Self-learning is also possible as traditional publications like The New York Times or Institutional Investor have been covering this topic more extensively as of late. However, due to the fact that the majority of SRI investments take place in the institutional world, a lot of the information on the space has been expensive or not readily available to retail investors. There are more and more tools everyday bringing this information to the general investing public, though.

My recommendation to them is to receive advice and education through financial advisors, who should be doing their homework in the field.

Which specific products should people be investing in (specific stocks, mutual funds, real estate investments, other)?

From a personal perspective, I think that investing in one company is not a good idea because I believe in diversification. Unless you have the ability to pick 80-100 stocks to create a well-diversified portfolio, it is better to rely on an experienced mutual fund manager who can do it for you.

Asset allocation is also very important and I recommend people to invest in real assets, stocks, bonds, commodities, etc., and hold on to some cash. I believe in the financial services industry and advise retail investors to rely on experienced financial advisors to make smart asset allocation decisions.

What is your biggest piece of advice to retail investors and financial advisors who are getting into the SRI space now?

Learn, learn, learn! If you are a retail investor, find a financial advisor who has done his research – pay experienced financial professionals for what they are good at as opposed to doing it on your own. Also, go to websites, read mutual fund brochures, and educate yourself.

If you are a financial advisor, read and learn even more. Go to conferences that gather the most knowledgeable professionals in the industry. I personally like the SRI Conference that is organized by First Affirmative Financial Network, which takes place in October or November every year. Make sure you also attend the US SIF Conference that takes place every May, and become a US SIF member to gain access to all of the resources they make available in the field.

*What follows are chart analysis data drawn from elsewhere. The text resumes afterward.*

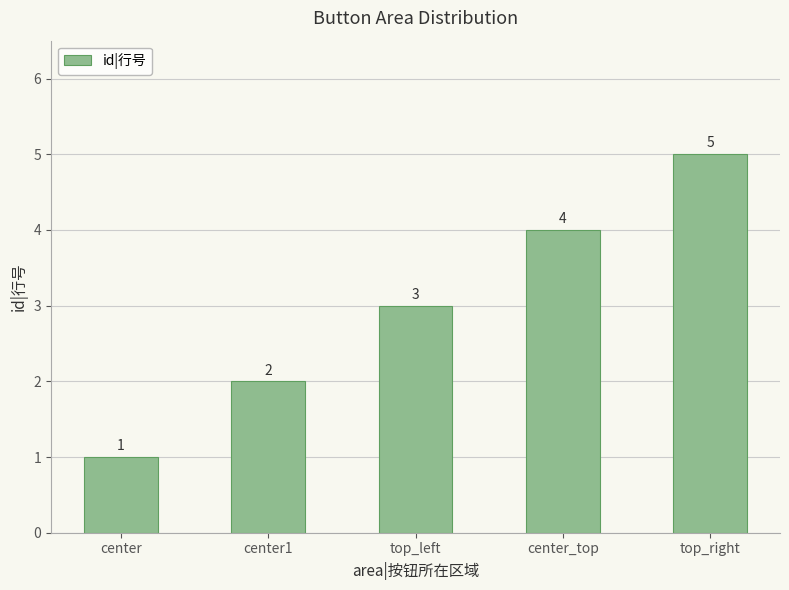

How many bars are there in total?

5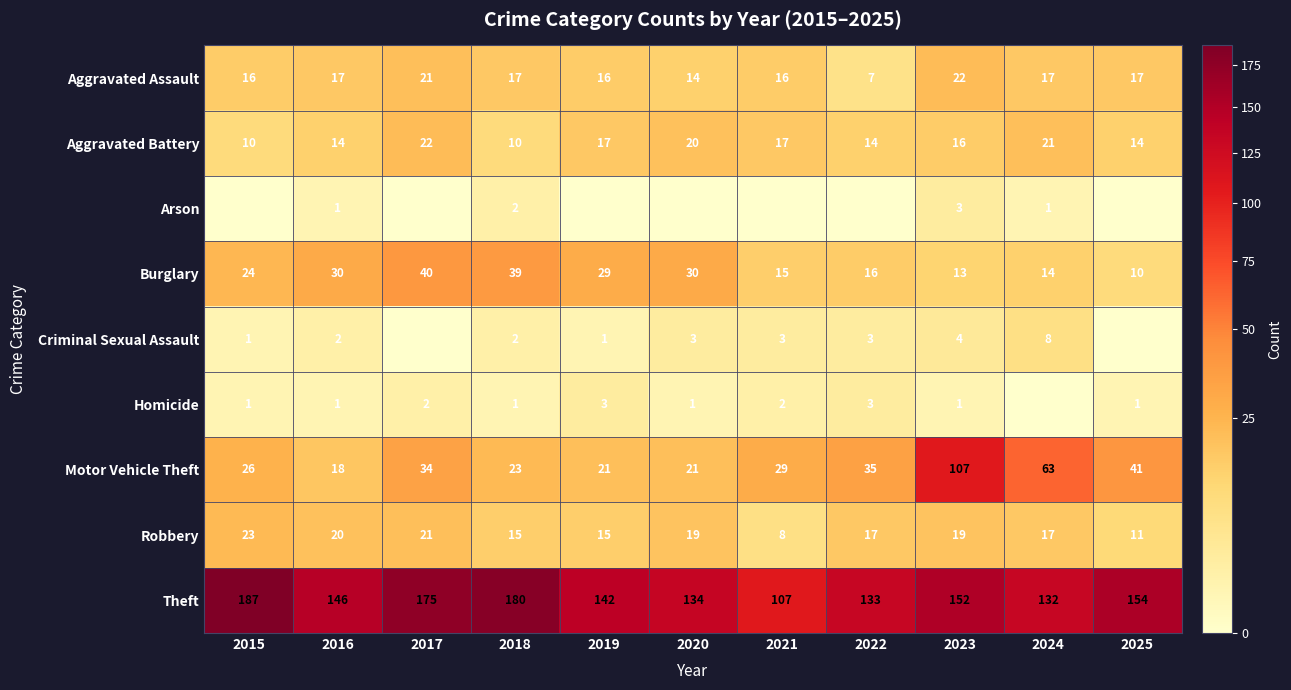

What is the sum of the Aggravated Assault values at 2021 and 2025?

33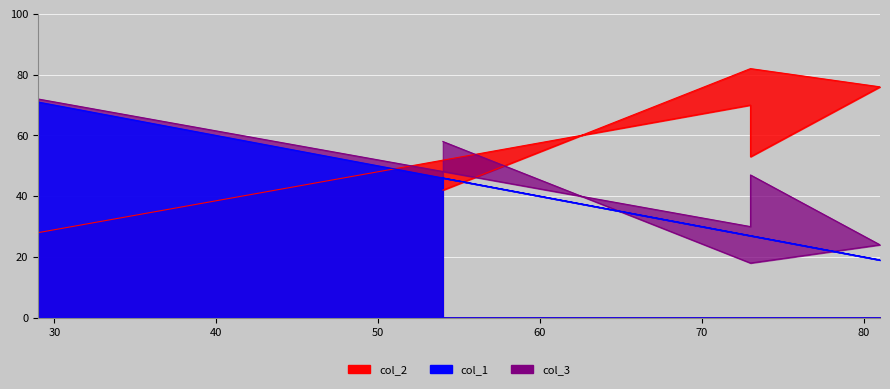

Which series has the largest total across all categories?

col_2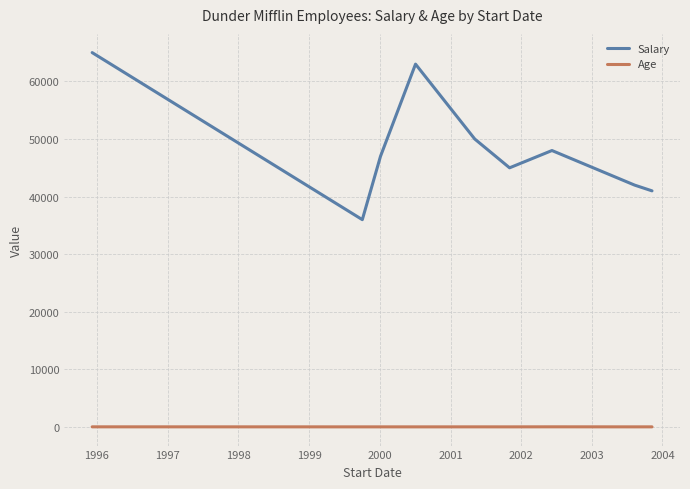

What is the greatest value displayed?

65000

Visit my website Sustainable Investing 4 All, and call me anytime at 609-213-2218. I am an SRI educator and provide consultations free of charge.

In which direction is SRI going and where do you expect to see it five years from now?

In years to come, a greater portion of the capital worldwide will be invested in SRI strategies. More people will recognize that SRI is a better, more profitable and productive way to look at companies. Those that remain with a narrow investment perspective and miss out on the growing sustainable and responsible trend will be left behind. For instance, some big pension funds simply will not work with managers who are not using ESG tools. Investors should learn as much as they can and get in the game before it’s too late.